Toute élucubration, une fois élaborée, cesse d’être excitante, voire tombe à plat, dès qu’il s’agit de la concrétiser. Trouver une tenue appropriée digne de l’Inévitable n’était pas une mince affaire. On en oubliait pourquoi on se faisait du cinéma. La tragédie annoncée tournait à la farce. Avait-on déjà vu une Parque, liberté à l’air, nue sous une chemise de nuit transparente ? Affublée d’un loup en satin noir orné de part et d’autre d’une fleur de glaïeul rouge ? Votre nez en paraissait deux fois plus gros ; vos cheveux filasses, suivant les fluctuations de la lumière, prenaient la texture d’une toile d’araignée. Vous aviez l’air d’une folle, pis : une vieille piquée. Votre sens du comique vous évita d’être plus pathétique encore en fondant en larmes. Passée au-delà du grotesque, vous étiez saine et sauve, vous pouviez en rajouter en barbouillant vos joues de rouge à lèvres : plus de laideur, plus de moqueries possibles. Seul vous préoccupait votre pubis : le voyait-on ?

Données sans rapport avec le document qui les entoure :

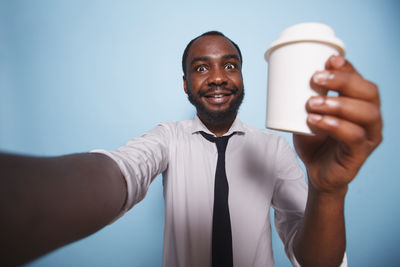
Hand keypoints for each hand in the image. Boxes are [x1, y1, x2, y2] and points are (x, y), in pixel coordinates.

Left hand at [293, 55, 382, 193]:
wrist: (316, 171)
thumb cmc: (315, 140)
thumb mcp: (310, 114)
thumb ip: (308, 97)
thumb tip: (288, 75)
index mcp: (360, 103)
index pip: (360, 80)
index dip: (348, 68)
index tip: (329, 60)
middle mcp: (370, 117)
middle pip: (368, 92)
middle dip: (343, 81)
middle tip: (316, 79)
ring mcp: (369, 136)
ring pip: (366, 113)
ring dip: (338, 104)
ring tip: (311, 103)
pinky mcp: (360, 153)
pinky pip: (354, 136)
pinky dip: (335, 125)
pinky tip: (317, 121)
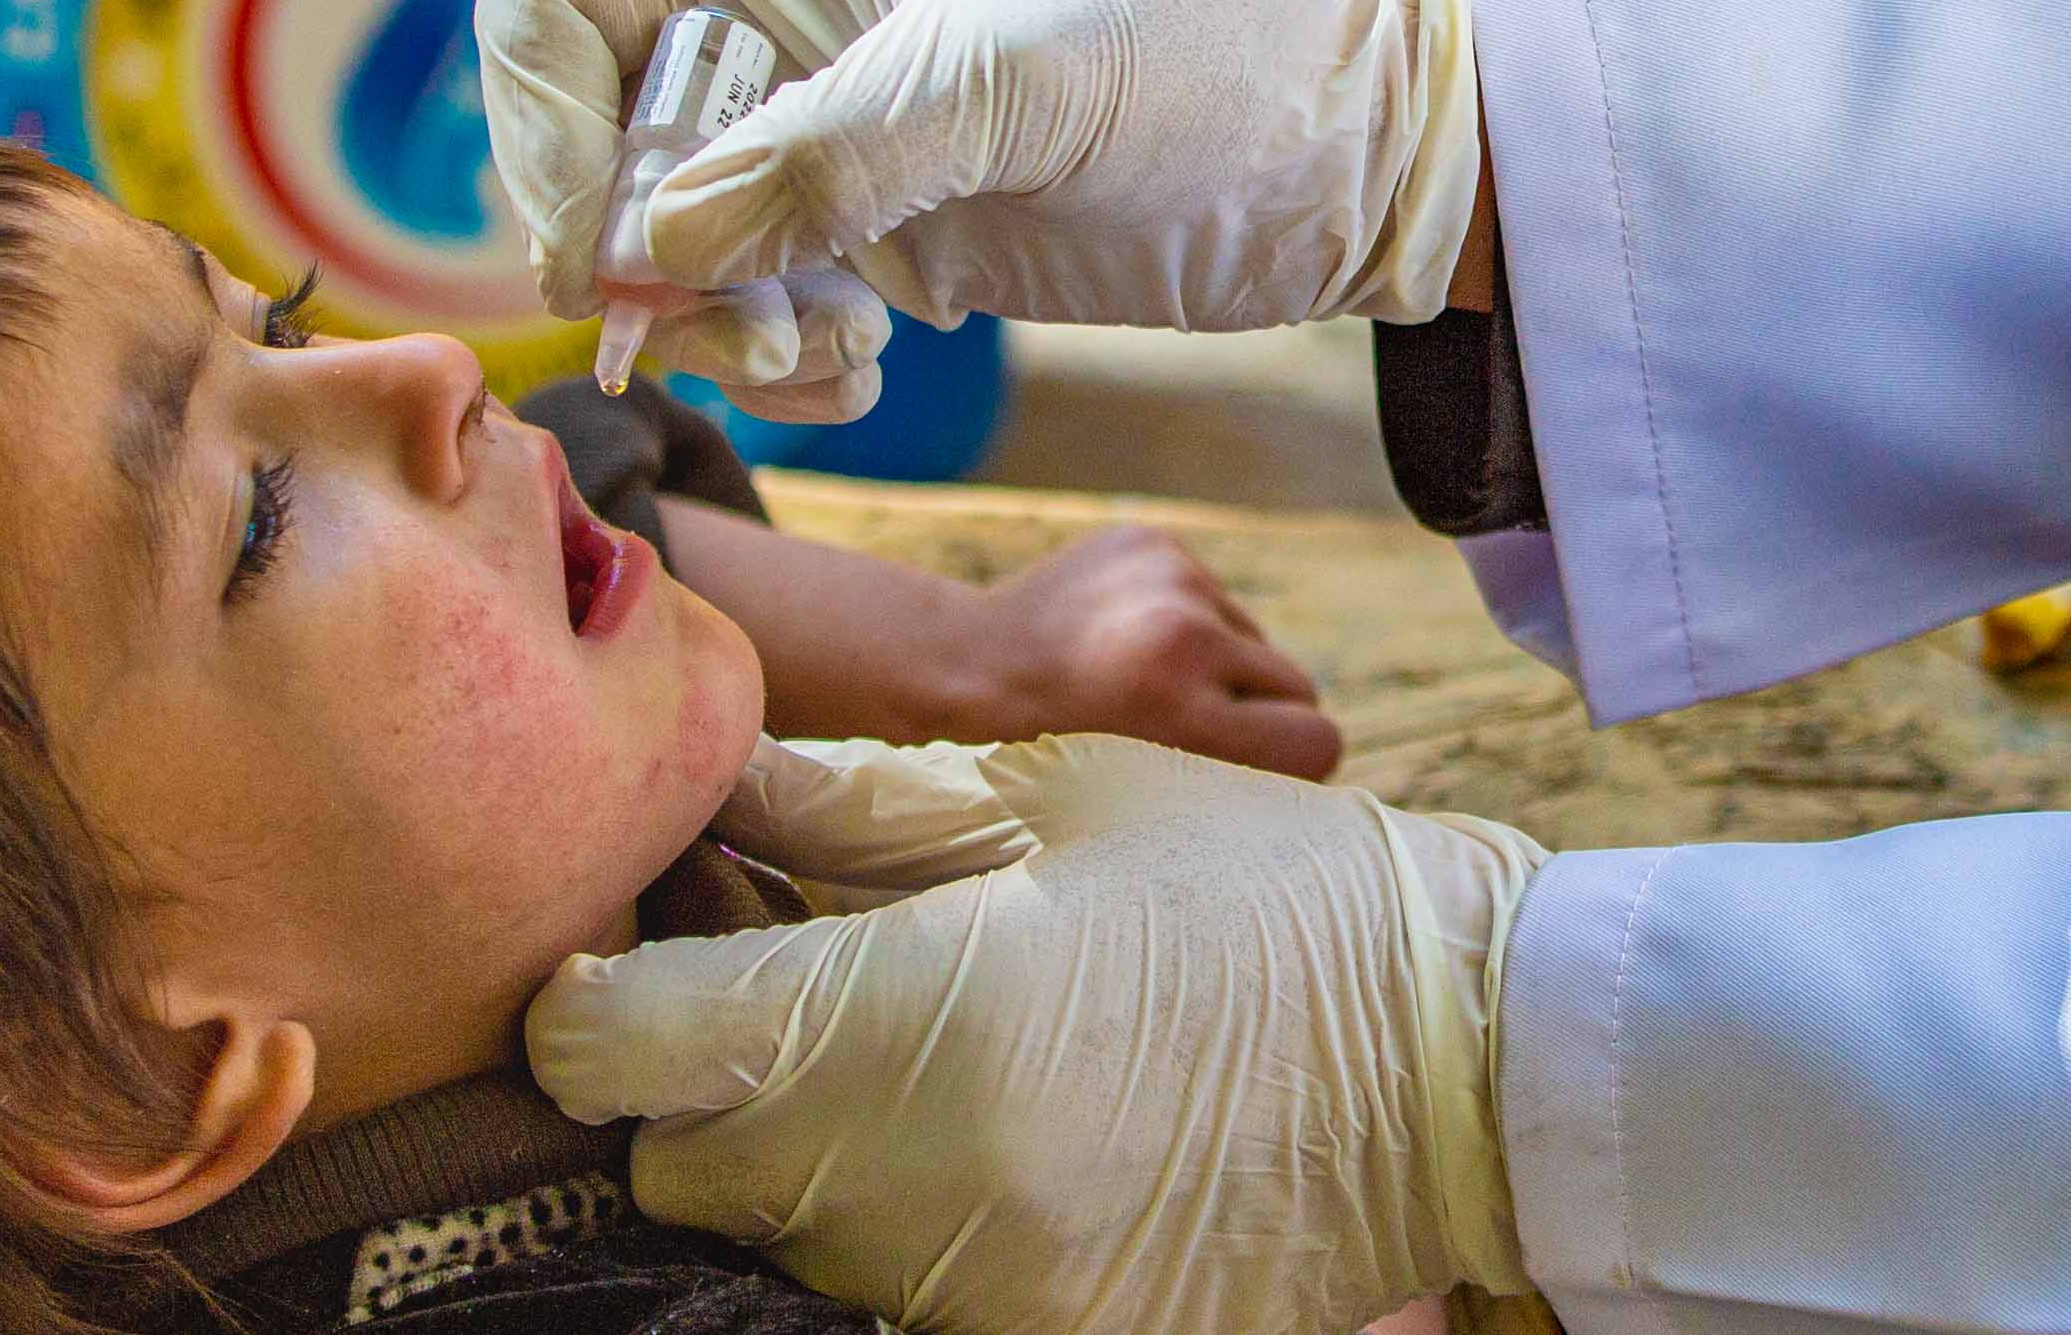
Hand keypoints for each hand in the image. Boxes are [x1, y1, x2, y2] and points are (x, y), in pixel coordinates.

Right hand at [475, 0, 1484, 398]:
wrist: (1345, 138)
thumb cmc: (1193, 42)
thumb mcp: (1007, 81)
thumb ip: (823, 155)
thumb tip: (648, 246)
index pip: (556, 6)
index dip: (539, 130)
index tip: (603, 249)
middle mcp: (769, 13)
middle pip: (589, 145)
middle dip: (639, 256)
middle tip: (748, 329)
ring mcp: (816, 127)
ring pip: (658, 249)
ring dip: (712, 327)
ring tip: (830, 354)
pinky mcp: (868, 228)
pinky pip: (745, 311)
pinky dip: (775, 363)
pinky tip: (864, 372)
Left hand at [531, 736, 1543, 1334]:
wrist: (1467, 1055)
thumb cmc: (1260, 895)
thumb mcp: (1058, 804)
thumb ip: (857, 812)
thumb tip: (707, 786)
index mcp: (893, 1019)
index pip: (616, 1050)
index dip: (603, 1000)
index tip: (641, 968)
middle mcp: (906, 1182)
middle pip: (690, 1162)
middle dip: (721, 1083)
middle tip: (825, 1000)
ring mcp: (973, 1287)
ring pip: (794, 1236)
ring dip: (830, 1157)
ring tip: (960, 1066)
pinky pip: (906, 1293)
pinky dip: (927, 1229)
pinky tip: (1029, 1148)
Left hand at [962, 525, 1340, 777]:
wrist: (975, 662)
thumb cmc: (1057, 744)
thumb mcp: (1145, 782)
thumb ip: (1228, 769)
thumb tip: (1312, 754)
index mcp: (1182, 712)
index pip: (1317, 738)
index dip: (1301, 757)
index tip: (1272, 766)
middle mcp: (1188, 637)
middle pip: (1299, 686)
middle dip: (1266, 709)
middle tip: (1213, 726)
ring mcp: (1175, 581)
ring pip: (1254, 637)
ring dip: (1221, 660)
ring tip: (1152, 678)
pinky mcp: (1159, 543)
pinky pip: (1213, 596)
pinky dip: (1187, 617)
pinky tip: (1133, 634)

Souvenez-vous : bang bang… Sheila ! Avez-vous oublié ? « Tu me tuais : bang bang », chantait Sheila à l’époque. On crevait l’oeil des malédictions et il en jaillissait des rires. Assassins ou assassinés se devaient d’être passés à la moulinette de la dérision. La Parque, souvenez-vous, s’était munie, en guise de ciseaux, d’une poêle à frire qu’elle frappait à l’aide d’une cuillère en bois : bang bang. La Parque m’avait accordé un sursis. Le fossoyeur enterrerait sa pelle.

Aujourd’hui je suis toujours en sursis, et vous, toujours là dans ma tête. Vivrions-nous en concubinage en dépit de nous-mêmes, en victimes qui ne demandent qu’à l’être, en bourreaux qui se défendent de l’être. N’avons-nous jamais été plus proches à présent que j’ai un pied dans votre tombe.